§ **Task requirements**:
The entries must be set down again word for word; no pictures belong in the copy.

§ **Stored data**:

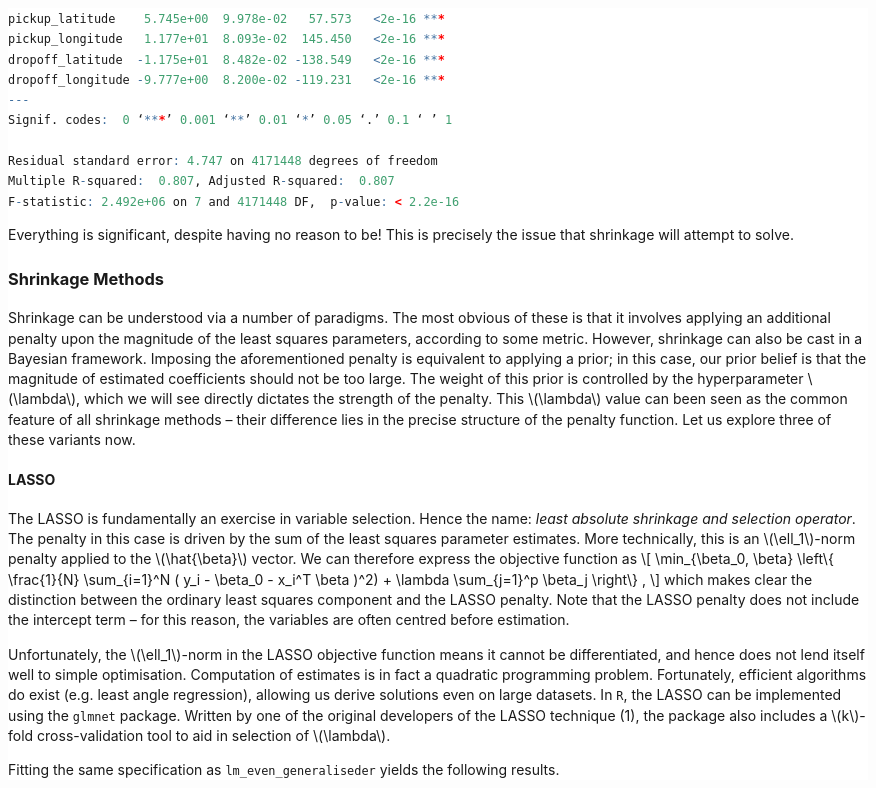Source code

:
 ```R
pickup_latitude    5.745e+00  9.978e-02   57.573   <2e-16 ***
pickup_longitude   1.177e+01  8.093e-02  145.450   <2e-16 ***
dropoff_latitude  -1.175e+01  8.482e-02 -138.549   <2e-16 ***
dropoff_longitude -9.777e+00  8.200e-02 -119.231   <2e-16 ***
---
Signif. codes:  0 ‘***’ 0.001 ‘**’ 0.01 ‘*’ 0.05 ‘.’ 0.1 ‘ ’ 1

Residual standard error: 4.747 on 4171448 degrees of freedom
Multiple R-squared:  0.807,	Adjusted R-squared:  0.807
F-statistic: 2.492e+06 on 7 and 4171448 DF,  p-value: < 2.2e-16
```

Everything is significant, despite having no reason to be! This is precisely the issue that shrinkage will attempt to solve.

### Shrinkage Methods

Shrinkage can be understood via a number of paradigms. The most obvious of these is that it involves  applying an additional penalty upon the magnitude of the least squares parameters, according to some metric. However, shrinkage can also be cast in a Bayesian framework. Imposing the aforementioned penalty is equivalent to applying a prior; in this case, our prior belief is that the magnitude of estimated coefficients should not be too large. The weight of this prior is controlled by the hyperparameter \\(\lambda\\), which we will see directly dictates the strength of the penalty. This \\(\lambda\\) value can been seen as the common feature of all shrinkage methods – their difference lies in the precise structure of the penalty function. Let us explore three of these variants now.

#### LASSO

The LASSO is fundamentally an exercise in variable selection. Hence the name: *least absolute shrinkage and selection operator*. The penalty in this case is driven by the sum of the least squares parameter estimates. More technically, this is an \\(\ell_1\\)-norm penalty applied to the \\(\hat{\beta}\\) vector. We can therefore express the objective function as
\\[
\min_{\beta_0, \beta} \left\\{ \\frac{1}{N} \sum_{i=1}^N ( y_i - \beta_0 - x_i^T \beta )^2) + \lambda \sum_{j=1}^p \beta_j \right\\} ,
\\]
which makes clear the distinction between the ordinary least squares component and the LASSO penalty. Note that the LASSO penalty does not include the intercept term – for this reason, the variables are often centred before estimation.

Unfortunately, the \\(\ell_1\\)-norm in the LASSO objective function means it cannot be differentiated, and hence does not lend itself well to simple optimisation. Computation of estimates is in fact a quadratic programming problem. Fortunately, efficient algorithms do exist (e.g. least angle regression), allowing us derive solutions even on large datasets. In ```R```, the LASSO can be implemented using the ```glmnet``` package. Written by one of the original developers of the LASSO technique (1), the package also includes a \\(k\\)-fold cross-validation tool to aid in selection of \\(\lambda\\).

Fitting the same specification as ```lm_even_generaliseder``` yields the following results.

§ **Result**:
Source code

:
 ```R
pickup_latitude    5.745e+00  9.978e-02   57.573   <2e-16 ***
pickup_longitude   1.177e+01  8.093e-02  145.450   <2e-16 ***
dropoff_latitude  -1.175e+01  8.482e-02 -138.549   <2e-16 ***
dropoff_longitude -9.777e+00  8.200e-02 -119.231   <2e-16 ***
---
Signif. codes:  0 ‘***’ 0.001 ‘**’ 0.01 ‘*’ 0.05 ‘.’ 0.1 ‘ ’ 1

Residual standard error: 4.747 on 4171448 degrees of freedom
Multiple R-squared:  0.807,	Adjusted R-squared:  0.807
F-statistic: 2.492e+06 on 7 and 4171448 DF,  p-value: < 2.2e-16
```

Everything is significant, despite having no reason to be! This is precisely the issue that shrinkage will attempt to solve.

### Shrinkage Methods

Shrinkage can be understood via a number of paradigms. The most obvious of these is that it involves  applying an additional penalty upon the magnitude of the least squares parameters, according to some metric. However, shrinkage can also be cast in a Bayesian framework. Imposing the aforementioned penalty is equivalent to applying a prior; in this case, our prior belief is that the magnitude of estimated coefficients should not be too large. The weight of this prior is controlled by the hyperparameter \\(\lambda\\), which we will see directly dictates the strength of the penalty. This \\(\lambda\\) value can been seen as the common feature of all shrinkage methods – their difference lies in the precise structure of the penalty function. Let us explore three of these variants now.

#### LASSO

The LASSO is fundamentally an exercise in variable selection. Hence the name: *least absolute shrinkage and selection operator*. The penalty in this case is driven by the sum of the least squares parameter estimates. More technically, this is an \\(\ell_1\\)-norm penalty applied to the \\(\hat{\beta}\\) vector. We can therefore express the objective function as
\\[
\min_{\beta_0, \beta} \left\\{ \\frac{1}{N} \sum_{i=1}^N ( y_i - \beta_0 - x_i^T \beta )^2) + \lambda \sum_{j=1}^p \beta_j \right\\} ,
\\]
which makes clear the distinction between the ordinary least squares component and the LASSO penalty. Note that the LASSO penalty does not include the intercept term – for this reason, the variables are often centred before estimation.

Unfortunately, the \\(\ell_1\\)-norm in the LASSO objective function means it cannot be differentiated, and hence does not lend itself well to simple optimisation. Computation of estimates is in fact a quadratic programming problem. Fortunately, efficient algorithms do exist (e.g. least angle regression), allowing us derive solutions even on large datasets. In ```R```, the LASSO can be implemented using the ```glmnet``` package. Written by one of the original developers of the LASSO technique (1), the package also includes a \\(k\\)-fold cross-validation tool to aid in selection of \\(\lambda\\).

Fitting the same specification as ```lm_even_generaliseder``` yields the following results.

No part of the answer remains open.